DOCUMENT EXTRACT ▸
On May 18, 2010, the CA's Office interviewed Ms. Gershon, and she answered questions regarding “the job application system, Taleo, and department interaction with HR regarding hiring, union positions, requests to hire and promotions” ( Id. at 14–15). On September 14, 2010, the OIIG interviewed Ms. Gershon. At that meeting, she was represented by the State's Attorney's Office, and she answered questions regarding “improper manipulation of the Shakman Exempt List” and “other employment matters such as her duties, maintenance of personnel files, and the creation of job positions” ( Id. at 14). On October 20, 2010, the DCA interviewed Ms. Gershon regarding “the hiring processes of the FPD” ( Id.). She was again represented by the State's Attorney's Office and answered questions regarding “hiring, posting of job positions, accepting applications, screening, eligibility lists, interviews, hiring decisions, documentation, policies and procedures, recalls, staff and specific position postings” ( Id.).

In addition, Ms. Gershon, in her capacity as Deputy Director of HR, was called to testify at two Cook County Employee Appeals Board hearings during 2010. At those hearings, Ms. Gershon answered questions under oath regarding “the Shakman Exempt List and the employment and termination of two allegedly Shakman exempt employees” (CA's Br. at 15).

Mr. Vogel, in his role as CA, subpoenaed Ms. Gershon, who is no longer employed by Cook County, for a deposition on March 6, 2012 (CA's Br. at 2). 4 The CA sought to gather information about County employment practices, policies, and facts relevant to complaint investigations he was conducting ( Id.). At the March 6, 2012 deposition, Ms. Gershon's attorney, Raymond Pijon, advised attorneys from the CA's office that Ms. Gershon had received a grant of immunity on February 5, 2007, for her grand jury testimony regarding hiring practices in Cook County, and that she intended to exercise her Fifth Amendment privilege against self-incrimination and refuse to answer any related questions ( Id., Ex. 1 at 8). The deposition proceeded, and Ms. Gershon declined to answer nearly every question, asserting the Fifth Amendment ( Id.) Consequently, the CA elected to continue the deposition on a later date.

SET OF TASKS ▸
(A) Turn the paragraph beginning "On May 18, 2010" in the excerpt on Ms. Gershon's testimony into a short list with one entry per interview, keeping the dates, interviewers and topics.
(B) Pick up the excerpt on Ms. Gershon's testimony after its final sentence and continue it for a short paragraph.

GIVEN ENTRIES ▸
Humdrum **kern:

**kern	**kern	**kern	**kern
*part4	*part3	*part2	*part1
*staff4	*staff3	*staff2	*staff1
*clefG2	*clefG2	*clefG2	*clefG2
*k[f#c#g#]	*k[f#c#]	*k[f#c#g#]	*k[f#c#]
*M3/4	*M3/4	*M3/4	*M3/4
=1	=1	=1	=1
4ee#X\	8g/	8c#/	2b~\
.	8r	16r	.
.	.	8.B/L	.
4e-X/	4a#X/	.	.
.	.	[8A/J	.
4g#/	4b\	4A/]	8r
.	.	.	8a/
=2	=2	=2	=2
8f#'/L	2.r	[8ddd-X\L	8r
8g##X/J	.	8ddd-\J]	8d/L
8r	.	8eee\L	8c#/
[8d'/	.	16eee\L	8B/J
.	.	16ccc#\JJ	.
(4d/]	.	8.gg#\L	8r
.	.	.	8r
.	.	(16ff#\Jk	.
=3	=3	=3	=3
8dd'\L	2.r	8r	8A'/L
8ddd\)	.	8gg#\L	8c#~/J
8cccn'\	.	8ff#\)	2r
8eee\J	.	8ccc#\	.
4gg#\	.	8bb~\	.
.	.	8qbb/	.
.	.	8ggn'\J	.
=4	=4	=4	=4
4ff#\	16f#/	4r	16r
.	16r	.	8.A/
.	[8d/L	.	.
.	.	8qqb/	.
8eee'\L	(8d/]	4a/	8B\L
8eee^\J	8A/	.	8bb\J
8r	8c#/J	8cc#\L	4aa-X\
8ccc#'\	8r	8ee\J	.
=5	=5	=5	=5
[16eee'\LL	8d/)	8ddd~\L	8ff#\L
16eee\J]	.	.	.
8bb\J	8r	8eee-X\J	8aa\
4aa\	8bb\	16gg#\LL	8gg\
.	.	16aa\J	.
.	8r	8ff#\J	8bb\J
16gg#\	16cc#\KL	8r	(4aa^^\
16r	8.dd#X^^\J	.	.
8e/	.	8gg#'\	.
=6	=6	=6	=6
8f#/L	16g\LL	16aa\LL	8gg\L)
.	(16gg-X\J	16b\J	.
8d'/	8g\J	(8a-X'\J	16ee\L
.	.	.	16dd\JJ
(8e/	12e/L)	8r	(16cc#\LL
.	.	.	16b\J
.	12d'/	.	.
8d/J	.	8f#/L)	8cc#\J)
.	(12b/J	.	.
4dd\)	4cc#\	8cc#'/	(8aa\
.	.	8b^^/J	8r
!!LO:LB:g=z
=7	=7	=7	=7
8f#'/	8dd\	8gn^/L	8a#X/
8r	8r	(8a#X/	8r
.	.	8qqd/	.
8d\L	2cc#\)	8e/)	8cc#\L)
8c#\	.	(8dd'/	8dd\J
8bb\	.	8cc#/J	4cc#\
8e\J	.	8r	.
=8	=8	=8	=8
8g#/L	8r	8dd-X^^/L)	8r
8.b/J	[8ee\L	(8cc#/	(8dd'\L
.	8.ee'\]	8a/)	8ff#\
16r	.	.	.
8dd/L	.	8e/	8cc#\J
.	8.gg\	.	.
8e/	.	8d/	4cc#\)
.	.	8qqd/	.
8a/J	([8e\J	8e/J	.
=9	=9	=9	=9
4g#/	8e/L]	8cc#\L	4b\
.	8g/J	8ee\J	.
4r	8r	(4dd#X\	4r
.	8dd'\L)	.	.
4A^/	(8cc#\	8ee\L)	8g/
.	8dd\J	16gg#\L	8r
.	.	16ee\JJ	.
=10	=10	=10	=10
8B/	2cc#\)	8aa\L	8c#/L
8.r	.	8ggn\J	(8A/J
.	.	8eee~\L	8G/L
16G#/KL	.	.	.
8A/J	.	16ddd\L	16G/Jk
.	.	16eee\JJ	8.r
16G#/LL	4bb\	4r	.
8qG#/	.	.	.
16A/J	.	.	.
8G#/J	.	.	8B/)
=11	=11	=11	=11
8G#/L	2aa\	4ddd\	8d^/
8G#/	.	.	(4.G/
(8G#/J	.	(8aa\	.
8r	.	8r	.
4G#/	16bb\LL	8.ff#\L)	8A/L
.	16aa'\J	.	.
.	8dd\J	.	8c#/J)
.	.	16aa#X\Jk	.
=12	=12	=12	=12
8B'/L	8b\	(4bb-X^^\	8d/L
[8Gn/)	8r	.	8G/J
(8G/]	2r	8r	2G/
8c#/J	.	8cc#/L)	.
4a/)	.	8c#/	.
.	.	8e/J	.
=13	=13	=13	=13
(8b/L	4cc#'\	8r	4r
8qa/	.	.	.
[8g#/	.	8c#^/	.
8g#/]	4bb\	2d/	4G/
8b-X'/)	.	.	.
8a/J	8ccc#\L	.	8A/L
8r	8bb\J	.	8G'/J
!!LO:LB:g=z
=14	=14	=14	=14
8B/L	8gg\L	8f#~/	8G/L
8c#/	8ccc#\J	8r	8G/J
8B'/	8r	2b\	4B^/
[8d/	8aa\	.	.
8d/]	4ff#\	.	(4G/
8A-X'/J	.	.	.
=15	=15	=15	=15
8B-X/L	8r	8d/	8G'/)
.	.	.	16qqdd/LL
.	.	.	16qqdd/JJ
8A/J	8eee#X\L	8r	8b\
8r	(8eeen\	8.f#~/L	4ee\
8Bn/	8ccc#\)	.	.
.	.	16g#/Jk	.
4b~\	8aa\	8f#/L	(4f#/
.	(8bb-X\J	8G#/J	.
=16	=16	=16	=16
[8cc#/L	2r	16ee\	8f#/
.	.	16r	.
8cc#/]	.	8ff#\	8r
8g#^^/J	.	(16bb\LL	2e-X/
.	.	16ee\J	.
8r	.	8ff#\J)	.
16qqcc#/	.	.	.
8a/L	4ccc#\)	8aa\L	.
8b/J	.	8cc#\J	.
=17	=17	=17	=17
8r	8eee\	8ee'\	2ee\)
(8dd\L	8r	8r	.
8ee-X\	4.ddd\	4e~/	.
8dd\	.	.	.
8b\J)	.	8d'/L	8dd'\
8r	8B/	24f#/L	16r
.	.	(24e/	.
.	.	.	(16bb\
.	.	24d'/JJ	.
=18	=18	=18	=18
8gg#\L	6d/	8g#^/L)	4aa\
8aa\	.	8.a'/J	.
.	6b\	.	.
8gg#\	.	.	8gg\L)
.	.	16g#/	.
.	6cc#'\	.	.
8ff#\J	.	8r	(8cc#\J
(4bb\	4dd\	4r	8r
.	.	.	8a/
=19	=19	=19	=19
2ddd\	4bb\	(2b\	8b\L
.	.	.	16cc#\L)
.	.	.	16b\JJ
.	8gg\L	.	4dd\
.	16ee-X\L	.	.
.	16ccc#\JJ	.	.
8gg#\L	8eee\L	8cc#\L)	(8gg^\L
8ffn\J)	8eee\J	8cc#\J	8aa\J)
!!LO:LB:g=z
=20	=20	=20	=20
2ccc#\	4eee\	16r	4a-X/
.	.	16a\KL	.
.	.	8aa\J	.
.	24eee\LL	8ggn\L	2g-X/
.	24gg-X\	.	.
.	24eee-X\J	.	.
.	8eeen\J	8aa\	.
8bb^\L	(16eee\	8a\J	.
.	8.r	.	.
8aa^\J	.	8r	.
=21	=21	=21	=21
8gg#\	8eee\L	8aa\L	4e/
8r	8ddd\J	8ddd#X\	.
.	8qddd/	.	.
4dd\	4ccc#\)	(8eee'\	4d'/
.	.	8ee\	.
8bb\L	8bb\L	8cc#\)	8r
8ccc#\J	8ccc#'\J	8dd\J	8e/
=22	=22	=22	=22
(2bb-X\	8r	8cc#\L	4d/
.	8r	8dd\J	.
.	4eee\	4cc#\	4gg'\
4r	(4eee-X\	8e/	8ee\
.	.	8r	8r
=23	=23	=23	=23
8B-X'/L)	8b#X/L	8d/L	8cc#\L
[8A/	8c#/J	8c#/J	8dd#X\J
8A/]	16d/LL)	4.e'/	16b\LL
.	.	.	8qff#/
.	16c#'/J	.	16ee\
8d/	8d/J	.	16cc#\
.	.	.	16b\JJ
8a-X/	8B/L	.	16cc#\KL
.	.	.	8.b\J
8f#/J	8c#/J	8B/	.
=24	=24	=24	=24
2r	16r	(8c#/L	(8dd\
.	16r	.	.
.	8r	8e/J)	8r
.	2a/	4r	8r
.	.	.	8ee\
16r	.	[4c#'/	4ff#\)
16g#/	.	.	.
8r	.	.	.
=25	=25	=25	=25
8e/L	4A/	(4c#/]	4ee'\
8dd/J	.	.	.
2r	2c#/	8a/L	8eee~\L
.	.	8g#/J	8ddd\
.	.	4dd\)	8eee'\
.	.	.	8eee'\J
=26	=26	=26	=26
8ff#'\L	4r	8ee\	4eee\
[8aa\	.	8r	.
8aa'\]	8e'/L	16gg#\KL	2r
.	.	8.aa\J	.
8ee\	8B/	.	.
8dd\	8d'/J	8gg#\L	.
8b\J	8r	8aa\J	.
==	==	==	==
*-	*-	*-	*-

SET OF ANSWERS ▸
(A)
- May 18, 2010: the CA's Office asked about the Taleo job application system and how departments dealt with HR on hiring, union positions, requests to hire and promotions.
- September 14, 2010: the OIIG asked about improper manipulation of the Shakman Exempt List and other employment matters, including her duties, personnel files and the creation of job positions. The State's Attorney's Office represented her.
- October 20, 2010: the DCA asked about FPD hiring processes, including postings, applications, screening, eligibility lists, interviews, hiring decisions, documentation, policies, recalls and staff. The State's Attorney's Office again represented her.

(B)
In April, May, and June 2012, the CA and an attorney from the CA's office communicated with Mr. Pijon and informed him that Ms. Gershon had already voluntarily disclosed information that related to “most, if not all, of the same lines of questioning” that the CA wished to pursue at her deposition (CA's Br. at 3 & Ex. 2), Ms. Gershon's deposition was then resumed on June 13, 2012 ( Id., Ex. 3). Again, Ms. Gershon asserted her Fifth Amendment privilege to nearly all questions, and when asked to identify what fear she had of prosecution, her attorney refused to allow her to answer ( Id., Ex. 3 at 4).

Consequently, on October 9, 2012, the CA filed the present Motion to Compel, arguing that Ms. Gershon's invocation of her Fifth Amendment privilege lacks merit because: 1) she did not establish that answering any of the CA's questions would tend to incriminate her or forge a link in the chain of evidence under any theory of criminal liability; 2) her blanket assertion of privilege is frivolous and in some cases, in bad faith; and 3) even if she had a valid Fifth Amendment claim, she waived her privilege as to areas of questioning that she had already answered during previous interviews. The CA's motion included transcripts from both depositions (CA's Br. at Ex's. 1. 3). In addition, the CA included a summary showing how previous interview statements that Ms....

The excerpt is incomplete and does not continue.